Now that you know the way to make use of globbing and recursive globbing, attempt to redo the primary activity—organizing recordsdata by extension—utilizing globbing to search out and group the recordsdata after which transfer them to the goal subdirectory.

 

3. Again Up Vital Information

 

Organizing recordsdata by the extension and looking for particular recordsdata are the examples we’ve seen so far. However how about backing up sure vital recordsdata, as a result of why not?

Right here we’d like to repeat recordsdata from the undertaking listing right into a backup listing slightly than transfer the file to a different location. Along with pathlib, we’ll additionally use the shutil module’s copy operate.

Let’s create a operate that copies all recordsdata with a particular extension (all .py recordsdata) to a backup listing:

#back_up.py
import shutil
from pathlib import Path

def back_up_files(listing, backup_directory):
    path = Path(listing)
    backup_path = Path(backup_directory)
    backup_path.mkdir(dad and mom=True, exist_ok=True)

    for important_file in path.rglob('*.py'):
        shutil.copy(important_file, backup_path / important_file.identify)
        print(f'Backed up {important_file} to {backup_path}')

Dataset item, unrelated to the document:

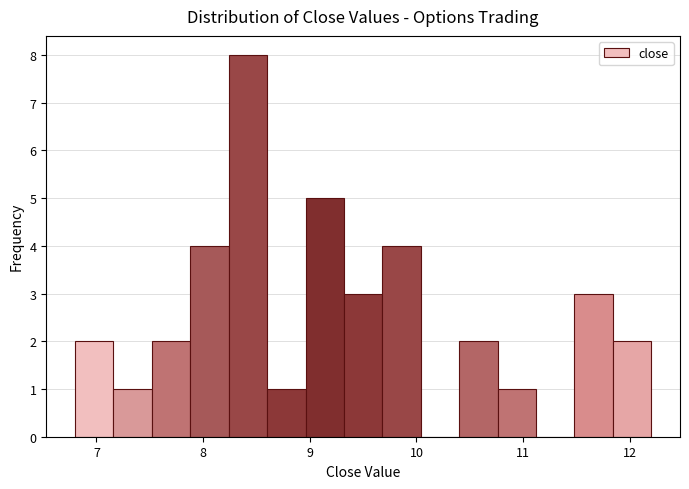

Around what value on the x-axis is the tallest bar? Give the approximate position of its centre, as read against the axis.

8.4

back_up_files('new_project', 'backup')

 

The back_up_files() takes in an present listing path and a backup listing path operate and backs up all Python recordsdata from a specified listing and its subdirectories into a delegated backup listing.

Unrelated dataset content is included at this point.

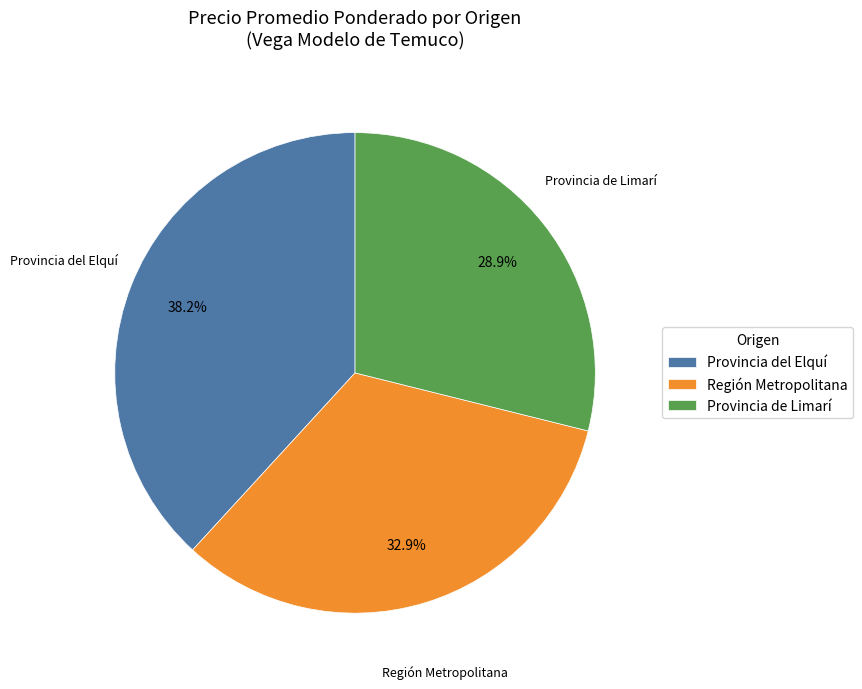

Which slice is the largest?

Provincia del Elquí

It creates path objects for each the supply listing and the backup listing, and ensures that the backup listing exists by creating it and any mandatory guardian directories if they don’t exist already.

The operate then iterates by means of all .py recordsdata within the supply listing utilizing the rglob() methodology. For every Python file discovered, it copies the file to the backup listing whereas retaining the unique filename. Primarily, this operate helps in making a backup of all Python recordsdata inside a undertaking listing

After working the script and verifying the output, you may at all times verify the contents of the backup listing:

 
backupbackup
 

To your instance listing, you need to use back_up_files('/path/to/listing', '/path/to/backup/listing') to again up recordsdata of curiosity.

 

Wrapping Up

 

On this tutorial, we have explored sensible examples of utilizing Python’s pathlib module to arrange recordsdata by extension, seek for particular recordsdata, and backup vital recordsdata. Yow will discover all of the code used on this tutorial on GitHub.

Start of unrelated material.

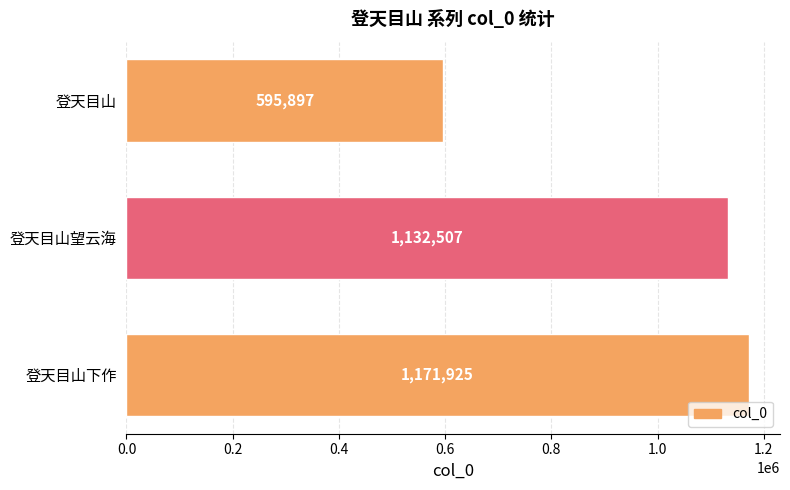

Reading top to bottom, transcribe all the data shown in this chart.

登天目山=595897	登天目山望云海=1132507	登天目山下作=1171925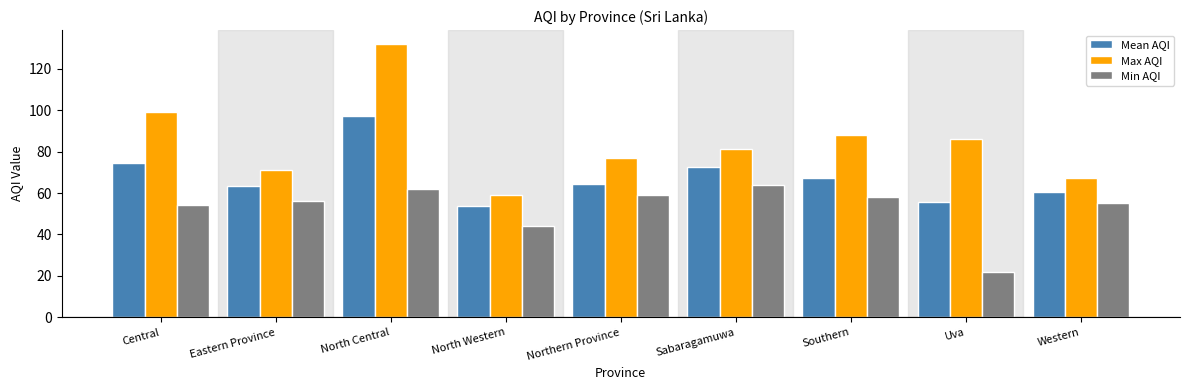

What is the lowest value of the Mean AQI series?

53.7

As you may see, the pathlib module makes working with file paths and file administration duties simpler and extra environment friendly. Now, go forward and apply these ideas in your individual initiatives to deal with your file administration duties higher. Completely happy coding!

 

 

Bala Priya C is a developer and technical author from India. She likes working on the intersection of math, programming, knowledge science, and content material creation. Her areas of curiosity and experience embrace DevOps, knowledge science, and pure language processing. She enjoys studying, writing, coding, and occasional! At present, she’s engaged on studying and sharing her data with the developer neighborhood by authoring tutorials, how-to guides, opinion items, and extra. Bala additionally creates partaking useful resource overviews and coding tutorials.